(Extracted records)
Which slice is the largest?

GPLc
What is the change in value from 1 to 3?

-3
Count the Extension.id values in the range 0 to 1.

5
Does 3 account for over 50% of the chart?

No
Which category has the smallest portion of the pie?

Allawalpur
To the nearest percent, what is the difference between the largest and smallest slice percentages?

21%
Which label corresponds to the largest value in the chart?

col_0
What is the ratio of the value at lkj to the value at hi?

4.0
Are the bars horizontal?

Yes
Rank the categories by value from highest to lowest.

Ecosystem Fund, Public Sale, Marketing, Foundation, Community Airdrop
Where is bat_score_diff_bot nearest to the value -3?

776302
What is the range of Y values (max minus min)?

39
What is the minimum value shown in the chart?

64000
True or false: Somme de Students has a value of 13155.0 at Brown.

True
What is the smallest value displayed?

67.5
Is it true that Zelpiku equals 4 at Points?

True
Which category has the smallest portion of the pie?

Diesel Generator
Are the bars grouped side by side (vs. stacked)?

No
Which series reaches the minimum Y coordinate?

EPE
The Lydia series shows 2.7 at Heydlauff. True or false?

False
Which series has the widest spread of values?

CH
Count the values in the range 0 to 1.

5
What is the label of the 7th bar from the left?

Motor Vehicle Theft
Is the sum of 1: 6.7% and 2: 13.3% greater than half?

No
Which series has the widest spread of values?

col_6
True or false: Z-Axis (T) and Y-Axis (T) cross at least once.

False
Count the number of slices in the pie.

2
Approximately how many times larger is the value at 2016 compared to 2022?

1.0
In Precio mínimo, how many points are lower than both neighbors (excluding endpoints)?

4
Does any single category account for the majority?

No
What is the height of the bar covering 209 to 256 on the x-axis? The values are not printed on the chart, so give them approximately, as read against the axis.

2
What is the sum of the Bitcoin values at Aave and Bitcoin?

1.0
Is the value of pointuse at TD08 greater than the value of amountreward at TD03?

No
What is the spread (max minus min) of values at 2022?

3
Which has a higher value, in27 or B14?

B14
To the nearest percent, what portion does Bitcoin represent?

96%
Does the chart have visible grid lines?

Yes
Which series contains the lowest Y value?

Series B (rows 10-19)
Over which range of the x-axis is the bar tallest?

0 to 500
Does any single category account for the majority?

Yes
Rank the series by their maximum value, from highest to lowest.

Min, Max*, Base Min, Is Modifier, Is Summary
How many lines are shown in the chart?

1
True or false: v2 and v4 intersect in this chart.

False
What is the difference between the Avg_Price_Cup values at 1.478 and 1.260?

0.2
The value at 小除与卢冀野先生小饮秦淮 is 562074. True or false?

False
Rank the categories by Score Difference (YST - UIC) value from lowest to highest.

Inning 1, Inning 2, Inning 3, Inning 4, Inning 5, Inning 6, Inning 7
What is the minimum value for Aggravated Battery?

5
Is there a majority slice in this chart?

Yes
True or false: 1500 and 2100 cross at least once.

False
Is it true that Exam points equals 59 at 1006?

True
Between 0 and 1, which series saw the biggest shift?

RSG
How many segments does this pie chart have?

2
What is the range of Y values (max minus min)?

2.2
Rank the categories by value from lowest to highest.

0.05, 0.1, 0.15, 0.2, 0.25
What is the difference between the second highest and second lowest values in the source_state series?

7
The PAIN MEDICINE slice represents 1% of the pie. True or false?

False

**Exercise**
Transcribe every entry above word for word, keeping each line as it is.

**Task answer**
Which slice is the largest?

GPLc
What is the change in value from 1 to 3?

-3
Count the Extension.id values in the range 0 to 1.

5
Does 3 account for over 50% of the chart?

No
Which category has the smallest portion of the pie?

Allawalpur
To the nearest percent, what is the difference between the largest and smallest slice percentages?

21%
Which label corresponds to the largest value in the chart?

col_0
What is the ratio of the value at lkj to the value at hi?

4.0
Are the bars horizontal?

Yes
Rank the categories by value from highest to lowest.

Ecosystem Fund, Public Sale, Marketing, Foundation, Community Airdrop
Where is bat_score_diff_bot nearest to the value -3?

776302
What is the range of Y values (max minus min)?

39
What is the minimum value shown in the chart?

64000
True or false: Somme de Students has a value of 13155.0 at Brown.

True
What is the smallest value displayed?

67.5
Is it true that Zelpiku equals 4 at Points?

True
Which category has the smallest portion of the pie?

Diesel Generator
Are the bars grouped side by side (vs. stacked)?

No
Which series reaches the minimum Y coordinate?

EPE
The Lydia series shows 2.7 at Heydlauff. True or false?

False
Which series has the widest spread of values?

CH
Count the values in the range 0 to 1.

5
What is the label of the 7th bar from the left?

Motor Vehicle Theft
Is the sum of 1: 6.7% and 2: 13.3% greater than half?

No
Which series has the widest spread of values?

col_6
True or false: Z-Axis (T) and Y-Axis (T) cross at least once.

False
Count the number of slices in the pie.

2
Approximately how many times larger is the value at 2016 compared to 2022?

1.0
In Precio mínimo, how many points are lower than both neighbors (excluding endpoints)?

4
Does any single category account for the majority?

No
What is the height of the bar covering 209 to 256 on the x-axis? The values are not printed on the chart, so give them approximately, as read against the axis.

2
What is the sum of the Bitcoin values at Aave and Bitcoin?

1.0
Is the value of pointuse at TD08 greater than the value of amountreward at TD03?

No
What is the spread (max minus min) of values at 2022?

3
Which has a higher value, in27 or B14?

B14
To the nearest percent, what portion does Bitcoin represent?

96%
Does the chart have visible grid lines?

Yes
Which series contains the lowest Y value?

Series B (rows 10-19)
Over which range of the x-axis is the bar tallest?

0 to 500
Does any single category account for the majority?

Yes
Rank the series by their maximum value, from highest to lowest.

Min, Max*, Base Min, Is Modifier, Is Summary
How many lines are shown in the chart?

1
True or false: v2 and v4 intersect in this chart.

False
What is the difference between the Avg_Price_Cup values at 1.478 and 1.260?

0.2
The value at 小除与卢冀野先生小饮秦淮 is 562074. True or false?

False
Rank the categories by Score Difference (YST - UIC) value from lowest to highest.

Inning 1, Inning 2, Inning 3, Inning 4, Inning 5, Inning 6, Inning 7
What is the minimum value for Aggravated Battery?

5
Is there a majority slice in this chart?

Yes
True or false: 1500 and 2100 cross at least once.

False
Is it true that Exam points equals 59 at 1006?

True
Between 0 and 1, which series saw the biggest shift?

RSG
How many segments does this pie chart have?

2
What is the range of Y values (max minus min)?

2.2
Rank the categories by value from lowest to highest.

0.05, 0.1, 0.15, 0.2, 0.25
What is the difference between the second highest and second lowest values in the source_state series?

7
The PAIN MEDICINE slice represents 1% of the pie. True or false?

False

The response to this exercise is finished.